At the same time, complaints about consensus arrangements and elite imposition have deepened perceptions among some party members that internal democracy is increasingly subordinate to political power calculations. Where aspirants believe outcomes were predetermined, reconciliation becomes far more difficult because grievances shift from electoral disappointment to questions of legitimacy and exclusion.
Still, the APC retains one enduring advantage: the resilience of Nigeria’s culture of political accommodation, where aggrieved actors often return to negotiations once future opportunities, appointments and broader strategic interests are considered.
Yilwatda himself expressed confidence in the party’s capacity to manage disagreements. “There is no better party for conflict resolution than our party,” he said while referencing recently concluded congresses across the 36 states and the Federal Capital Territory (FCT) that many predicted would fracture the APC.
APC founding member, Mr.
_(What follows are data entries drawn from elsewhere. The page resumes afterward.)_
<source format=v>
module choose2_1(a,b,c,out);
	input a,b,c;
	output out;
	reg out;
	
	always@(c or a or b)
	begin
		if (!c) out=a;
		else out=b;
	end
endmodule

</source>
Osita Okechukwu, also defended the inevitability of disputes in democratic politics, insisting that internal disagreements are part of the democratic process and can be managed through institutional mechanisms, in addition to opportunities available to aggrieved party chieftains to defect to any of the opposition parties of their choice to actualise their aspirations.
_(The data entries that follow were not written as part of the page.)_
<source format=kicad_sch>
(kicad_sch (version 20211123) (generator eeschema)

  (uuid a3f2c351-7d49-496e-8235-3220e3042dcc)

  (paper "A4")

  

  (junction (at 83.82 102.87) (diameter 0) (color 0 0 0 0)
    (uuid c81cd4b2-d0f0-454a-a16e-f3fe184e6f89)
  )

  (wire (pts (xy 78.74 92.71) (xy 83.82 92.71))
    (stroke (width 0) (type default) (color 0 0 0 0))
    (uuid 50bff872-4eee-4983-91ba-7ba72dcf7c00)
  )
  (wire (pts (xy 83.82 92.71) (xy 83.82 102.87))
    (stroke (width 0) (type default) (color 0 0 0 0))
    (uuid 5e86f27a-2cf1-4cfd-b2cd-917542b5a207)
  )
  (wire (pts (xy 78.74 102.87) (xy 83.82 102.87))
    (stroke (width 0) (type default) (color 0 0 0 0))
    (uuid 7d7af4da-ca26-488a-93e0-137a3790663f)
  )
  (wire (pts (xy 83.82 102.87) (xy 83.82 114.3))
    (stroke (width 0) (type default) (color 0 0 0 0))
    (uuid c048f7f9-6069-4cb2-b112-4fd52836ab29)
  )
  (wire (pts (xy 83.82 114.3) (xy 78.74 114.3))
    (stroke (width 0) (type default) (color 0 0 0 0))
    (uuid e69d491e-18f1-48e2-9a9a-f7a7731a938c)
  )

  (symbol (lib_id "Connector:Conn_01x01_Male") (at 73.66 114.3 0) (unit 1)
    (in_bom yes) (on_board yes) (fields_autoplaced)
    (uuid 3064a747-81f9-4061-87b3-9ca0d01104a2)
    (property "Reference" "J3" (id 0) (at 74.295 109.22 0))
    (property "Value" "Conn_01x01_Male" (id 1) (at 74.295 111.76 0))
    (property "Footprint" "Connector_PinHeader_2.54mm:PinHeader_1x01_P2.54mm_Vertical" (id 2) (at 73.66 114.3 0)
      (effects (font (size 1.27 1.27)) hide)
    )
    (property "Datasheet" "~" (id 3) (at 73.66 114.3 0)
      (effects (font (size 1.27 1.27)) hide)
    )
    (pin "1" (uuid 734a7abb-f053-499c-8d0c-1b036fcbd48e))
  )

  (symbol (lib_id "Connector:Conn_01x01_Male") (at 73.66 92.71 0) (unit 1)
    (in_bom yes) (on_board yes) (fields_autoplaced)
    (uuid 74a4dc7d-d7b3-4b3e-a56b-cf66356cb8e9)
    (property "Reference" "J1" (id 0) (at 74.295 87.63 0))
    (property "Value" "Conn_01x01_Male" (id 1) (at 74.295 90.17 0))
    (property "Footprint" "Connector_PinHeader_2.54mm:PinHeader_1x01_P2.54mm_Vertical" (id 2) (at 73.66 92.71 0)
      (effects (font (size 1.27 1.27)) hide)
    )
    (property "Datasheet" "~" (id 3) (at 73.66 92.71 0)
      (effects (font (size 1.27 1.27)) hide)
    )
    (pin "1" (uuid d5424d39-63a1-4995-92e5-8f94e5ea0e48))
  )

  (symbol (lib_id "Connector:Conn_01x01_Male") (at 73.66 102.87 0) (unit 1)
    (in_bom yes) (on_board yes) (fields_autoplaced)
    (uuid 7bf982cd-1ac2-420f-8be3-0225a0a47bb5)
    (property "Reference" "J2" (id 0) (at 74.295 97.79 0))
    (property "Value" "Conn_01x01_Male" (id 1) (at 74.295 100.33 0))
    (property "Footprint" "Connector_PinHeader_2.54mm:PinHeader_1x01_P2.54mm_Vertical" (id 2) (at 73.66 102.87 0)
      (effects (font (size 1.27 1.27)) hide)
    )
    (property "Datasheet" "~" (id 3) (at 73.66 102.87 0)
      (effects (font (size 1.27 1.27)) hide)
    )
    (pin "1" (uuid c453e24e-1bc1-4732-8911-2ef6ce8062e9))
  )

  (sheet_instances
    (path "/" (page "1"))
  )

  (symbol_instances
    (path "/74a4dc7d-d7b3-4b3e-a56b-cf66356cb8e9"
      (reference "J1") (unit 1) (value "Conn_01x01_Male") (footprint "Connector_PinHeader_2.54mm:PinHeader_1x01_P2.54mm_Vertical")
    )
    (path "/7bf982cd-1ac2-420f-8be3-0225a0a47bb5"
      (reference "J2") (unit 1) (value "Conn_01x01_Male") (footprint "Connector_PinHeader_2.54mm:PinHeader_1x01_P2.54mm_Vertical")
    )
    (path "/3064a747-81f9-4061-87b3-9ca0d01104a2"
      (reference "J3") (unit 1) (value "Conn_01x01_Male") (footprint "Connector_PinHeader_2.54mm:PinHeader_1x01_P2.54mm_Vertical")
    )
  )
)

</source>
Yet beneath the official optimism lies a more difficult political reality. The APC’s greatest challenge ahead of 2027 elections may not come solely from opposition parties, but from the widening tension between elite control and internal inclusiveness within its own structure. The defections in Gombe, Kano and Delta states are significant not merely because prominent individuals left the party, but because they reveal how unresolved grievances can rapidly evolve into opposition opportunities across the states.
Significantly too, the Yilwatda-led National Working Committee is yet to hold a comprehensive strategy meeting to fully review the political implications of the outcome of the primaries and fine-tune a coordinated reconciliation framework since President Tinubu was declared winner of the APC presidential primary. That gap may prove critical.
So, while the APC has activated committees and informal interventions, the real challenge before the ruling party is whether it can evolve beyond ad hoc crisis management into a coherent political strategy capable of balancing ambition, inclusion and party discipline.
Ultimately, reconciliation committees and elite negotiations can only succeed where aggrieved stakeholders still believe they have a future within the party. Once that confidence collapses, internal disputes cease to be temporary disagreements and begin to shape broader political realignments.